The objective of this course is to investigate methods for automatic analysis of 3D data.  This objective is motivated by recent developments which have combined to accelerate the proliferation of 3D models:
  1. Laser range-finders are making acquisition of detailed 3D models practical.

  2. Many scanned 3D models are already publically available, and repositories of interesting 3D objects are just coming on-line.
  3. The World Wide Web is enabling access to 3D models constructed by people all over the world.

  4. Currently, several web sites allow free downloads for thousands of publically available 3D models.
  5. Graphics hardware and CPUs are becoming faster and cheaper at an astounding rate, causing an increasing demand for 3D models.

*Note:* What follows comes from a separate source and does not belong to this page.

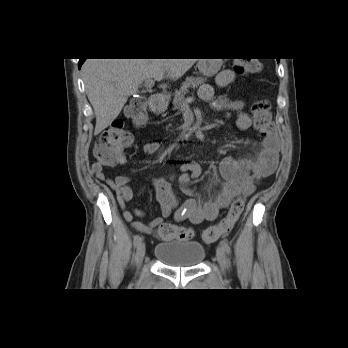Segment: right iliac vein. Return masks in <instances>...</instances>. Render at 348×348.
<instances>
[{"label":"right iliac vein","instance_id":"63e3f726","mask_svg":"<svg viewBox=\"0 0 348 348\" xmlns=\"http://www.w3.org/2000/svg\"><path fill=\"white\" fill-rule=\"evenodd\" d=\"M145 252H146V245L143 241H141L139 243V245L137 246V250H136V262L137 264H140L145 256Z\"/></svg>","mask_w":348,"mask_h":348}]
</instances>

  6. It is now possible to buy a PC-based graphics accelerator capable of displaying a million textured polygons per second for just a few hundred dollars.
These developments are changing the way we think about 3D data.  Today, the primary challenge of 3D modeling is how to synthesize computer-based descriptions for interesting objects.  In the future, when 3D models are ubiquitous, the interesting research problems will become how to search for 3D models and how to analyze them.  Research in retrieval, recognition, classification of 3D models will follow the same trends as can already be observed for text,
images, audio, video, and other media.

The focus of the course is to investigate various representations of shape and how different representations can be used for analysis and comparison of 3D objects .  For each potential represenation, we will consider: "how can we form a model from acquired 3D data (range images, unorganized sets of polygons, voxels, etc.)?" and "how can we use the model for reconstruction, simplification, recognition, retrieval, and classification of 3D objects?"  Potential applications for the proposed methods include computer-aided design, medicine, electronic commerce, entertainment, and education.